**EXERCISE:**
Write out again, exactly, the lines below starting at the one with "ring pip: (817, 937)" and ending at the one with "index pip: (824, 903)".

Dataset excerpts
---------------

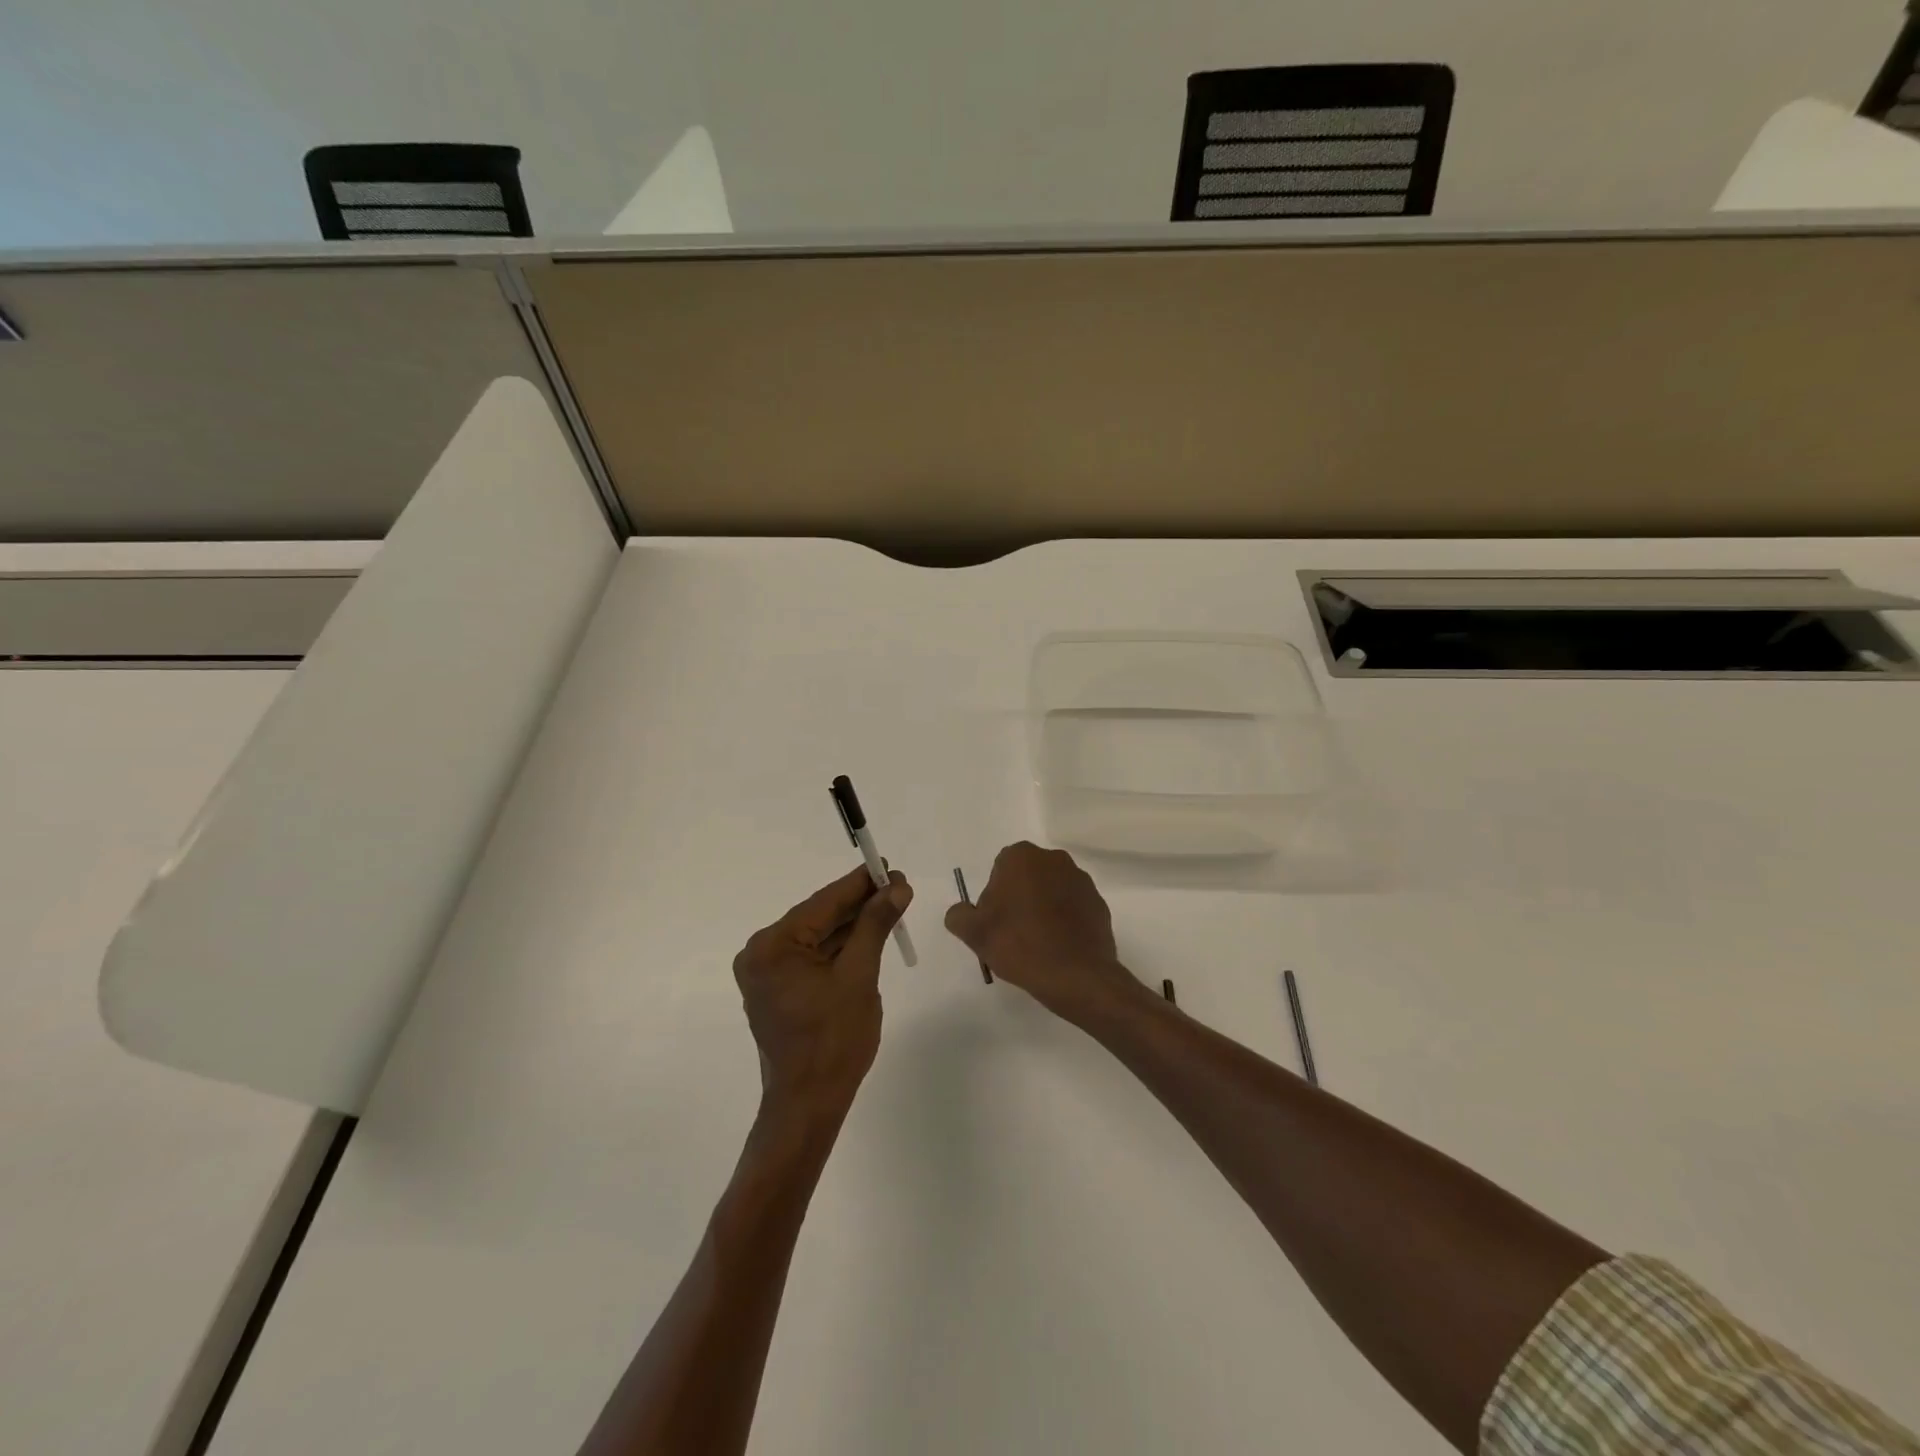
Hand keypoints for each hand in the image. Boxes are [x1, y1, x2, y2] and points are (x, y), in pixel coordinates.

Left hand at [733, 865, 912, 1116]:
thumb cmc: (834, 1041)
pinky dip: (840, 948)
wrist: (808, 1105)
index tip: (888, 865)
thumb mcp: (860, 976)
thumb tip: (897, 886)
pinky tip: (868, 935)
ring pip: (817, 937)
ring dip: (852, 925)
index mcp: (773, 947)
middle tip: (897, 886)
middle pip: (819, 918)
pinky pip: (812, 958)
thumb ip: (875, 925)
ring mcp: (767, 974)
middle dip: (859, 904)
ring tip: (890, 907)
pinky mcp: (777, 990)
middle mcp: (761, 954)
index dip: (860, 883)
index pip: (824, 903)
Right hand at [943, 842, 1141, 1021]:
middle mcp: (1054, 859)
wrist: (1075, 976)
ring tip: (1037, 943)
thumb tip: (961, 912)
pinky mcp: (1099, 903)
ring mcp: (1081, 880)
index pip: (1000, 869)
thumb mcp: (974, 933)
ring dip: (1043, 907)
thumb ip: (959, 915)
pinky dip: (1065, 921)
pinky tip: (1058, 946)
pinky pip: (1073, 908)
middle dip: (1020, 897)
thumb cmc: (1019, 945)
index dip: (995, 895)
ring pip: (1052, 890)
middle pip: (1028, 876)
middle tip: (1013, 932)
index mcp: (1022, 857)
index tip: (996, 921)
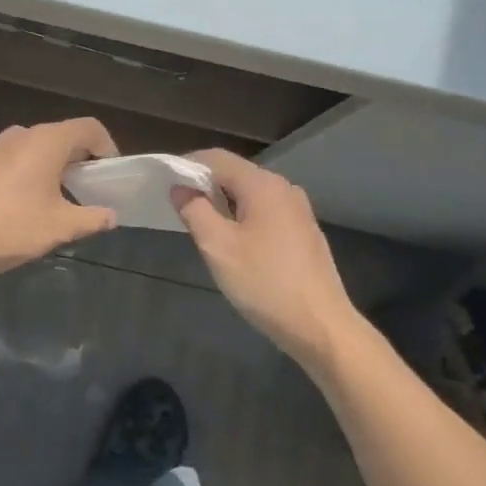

---------------

**ANSWER TO THIS PROBLEM:**
ring pip: (817, 937)
ring dip: (852, 925)
index mcp: (773, 947)
middle tip: (897, 886)
middle pip: (819, 918)
pinky pip: (812, 958)
thumb ip: (875, 925)
ring mcp: (767, 974)
middle dip: (859, 904)
ring tip: (890, 907)
pinky mcp: (777, 990)
middle mcp: (761, 954)
index dip: (860, 883)
index pip: (824, 903)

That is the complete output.